Can you find the lines of the listing that include "Kesehatan" and copy every one?

====

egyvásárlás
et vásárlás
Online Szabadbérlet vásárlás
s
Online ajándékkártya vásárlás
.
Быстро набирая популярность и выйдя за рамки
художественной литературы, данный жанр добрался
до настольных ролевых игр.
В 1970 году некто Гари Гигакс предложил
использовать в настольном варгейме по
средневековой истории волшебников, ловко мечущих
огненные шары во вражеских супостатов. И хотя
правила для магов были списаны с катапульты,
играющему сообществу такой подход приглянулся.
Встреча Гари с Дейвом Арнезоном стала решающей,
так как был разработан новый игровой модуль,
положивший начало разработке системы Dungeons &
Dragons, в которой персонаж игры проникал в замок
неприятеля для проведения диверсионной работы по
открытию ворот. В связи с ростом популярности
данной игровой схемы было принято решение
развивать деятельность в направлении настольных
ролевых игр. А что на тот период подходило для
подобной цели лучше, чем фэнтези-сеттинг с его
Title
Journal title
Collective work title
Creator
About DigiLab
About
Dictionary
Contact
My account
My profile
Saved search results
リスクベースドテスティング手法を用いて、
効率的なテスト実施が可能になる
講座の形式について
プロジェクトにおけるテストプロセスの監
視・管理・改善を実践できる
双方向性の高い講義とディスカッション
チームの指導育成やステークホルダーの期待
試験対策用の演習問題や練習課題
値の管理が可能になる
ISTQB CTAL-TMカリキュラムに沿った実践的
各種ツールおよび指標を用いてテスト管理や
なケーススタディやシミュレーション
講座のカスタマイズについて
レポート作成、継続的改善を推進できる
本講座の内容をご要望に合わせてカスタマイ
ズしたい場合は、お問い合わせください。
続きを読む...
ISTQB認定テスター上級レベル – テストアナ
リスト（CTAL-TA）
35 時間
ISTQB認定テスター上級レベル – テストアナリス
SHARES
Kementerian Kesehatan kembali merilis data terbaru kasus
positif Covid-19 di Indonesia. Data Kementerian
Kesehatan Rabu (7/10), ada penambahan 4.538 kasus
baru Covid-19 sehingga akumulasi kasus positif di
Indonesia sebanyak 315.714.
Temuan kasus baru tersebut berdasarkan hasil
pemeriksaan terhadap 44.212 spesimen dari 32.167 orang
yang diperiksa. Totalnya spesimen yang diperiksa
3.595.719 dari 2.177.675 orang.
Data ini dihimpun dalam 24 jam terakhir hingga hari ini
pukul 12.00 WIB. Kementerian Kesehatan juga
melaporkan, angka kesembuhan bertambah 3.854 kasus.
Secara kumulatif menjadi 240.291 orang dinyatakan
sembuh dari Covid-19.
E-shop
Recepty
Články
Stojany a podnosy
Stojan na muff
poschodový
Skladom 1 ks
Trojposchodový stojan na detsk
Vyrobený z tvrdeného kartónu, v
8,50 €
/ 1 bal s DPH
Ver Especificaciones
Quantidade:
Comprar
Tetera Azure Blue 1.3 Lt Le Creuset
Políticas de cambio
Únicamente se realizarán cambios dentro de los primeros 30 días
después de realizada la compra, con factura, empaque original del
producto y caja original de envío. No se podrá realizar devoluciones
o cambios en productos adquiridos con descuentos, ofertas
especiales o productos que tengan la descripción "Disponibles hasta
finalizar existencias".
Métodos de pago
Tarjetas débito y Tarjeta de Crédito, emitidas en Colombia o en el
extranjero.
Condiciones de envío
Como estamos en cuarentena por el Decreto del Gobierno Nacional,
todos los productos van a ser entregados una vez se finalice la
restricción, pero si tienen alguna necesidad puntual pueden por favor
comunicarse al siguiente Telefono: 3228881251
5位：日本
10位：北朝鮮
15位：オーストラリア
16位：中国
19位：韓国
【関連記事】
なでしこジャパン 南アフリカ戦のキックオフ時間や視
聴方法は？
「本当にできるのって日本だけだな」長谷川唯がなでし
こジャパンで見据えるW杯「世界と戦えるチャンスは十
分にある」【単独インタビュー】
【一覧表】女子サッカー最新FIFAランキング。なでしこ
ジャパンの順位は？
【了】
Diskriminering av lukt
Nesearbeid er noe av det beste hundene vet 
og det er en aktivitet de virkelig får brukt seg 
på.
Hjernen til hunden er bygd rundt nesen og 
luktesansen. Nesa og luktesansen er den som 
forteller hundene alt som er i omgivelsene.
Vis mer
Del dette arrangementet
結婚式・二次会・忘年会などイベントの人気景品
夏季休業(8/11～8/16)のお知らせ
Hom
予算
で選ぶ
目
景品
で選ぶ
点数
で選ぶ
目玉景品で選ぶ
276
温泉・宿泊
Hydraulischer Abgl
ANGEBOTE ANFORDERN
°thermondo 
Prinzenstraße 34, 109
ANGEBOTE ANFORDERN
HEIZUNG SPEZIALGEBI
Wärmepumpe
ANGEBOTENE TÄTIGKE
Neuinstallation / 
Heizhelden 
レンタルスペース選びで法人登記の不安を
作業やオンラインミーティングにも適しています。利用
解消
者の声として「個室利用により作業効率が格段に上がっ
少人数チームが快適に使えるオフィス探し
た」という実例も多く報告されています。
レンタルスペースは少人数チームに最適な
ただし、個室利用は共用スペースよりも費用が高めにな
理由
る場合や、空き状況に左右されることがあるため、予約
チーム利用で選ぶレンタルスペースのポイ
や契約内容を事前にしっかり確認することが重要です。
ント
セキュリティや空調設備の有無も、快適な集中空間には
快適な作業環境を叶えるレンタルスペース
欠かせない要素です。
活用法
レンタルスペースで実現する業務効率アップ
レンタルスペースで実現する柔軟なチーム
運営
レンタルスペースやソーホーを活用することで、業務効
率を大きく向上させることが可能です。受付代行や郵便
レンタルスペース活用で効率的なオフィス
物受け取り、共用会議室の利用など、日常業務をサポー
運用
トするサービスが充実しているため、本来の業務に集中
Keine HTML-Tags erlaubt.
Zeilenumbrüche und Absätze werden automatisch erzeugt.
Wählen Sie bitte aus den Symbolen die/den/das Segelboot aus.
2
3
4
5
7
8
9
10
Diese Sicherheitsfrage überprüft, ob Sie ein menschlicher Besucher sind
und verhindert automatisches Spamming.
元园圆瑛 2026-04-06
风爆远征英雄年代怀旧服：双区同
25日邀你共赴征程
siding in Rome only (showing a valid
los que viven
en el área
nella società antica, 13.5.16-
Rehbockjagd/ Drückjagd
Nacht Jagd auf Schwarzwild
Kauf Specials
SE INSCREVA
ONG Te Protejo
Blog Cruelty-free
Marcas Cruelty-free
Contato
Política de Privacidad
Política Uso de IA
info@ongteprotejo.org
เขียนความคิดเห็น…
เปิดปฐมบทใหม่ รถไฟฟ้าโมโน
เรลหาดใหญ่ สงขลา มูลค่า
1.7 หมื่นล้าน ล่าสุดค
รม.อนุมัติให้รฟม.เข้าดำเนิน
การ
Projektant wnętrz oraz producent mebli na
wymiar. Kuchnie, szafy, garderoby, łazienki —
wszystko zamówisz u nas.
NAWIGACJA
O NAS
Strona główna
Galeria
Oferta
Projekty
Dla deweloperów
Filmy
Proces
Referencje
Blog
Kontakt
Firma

====

The answer ->
Kementerian Kesehatan kembali merilis data terbaru kasus
Kesehatan Rabu (7/10), ada penambahan 4.538 kasus
pukul 12.00 WIB. Kementerian Kesehatan juga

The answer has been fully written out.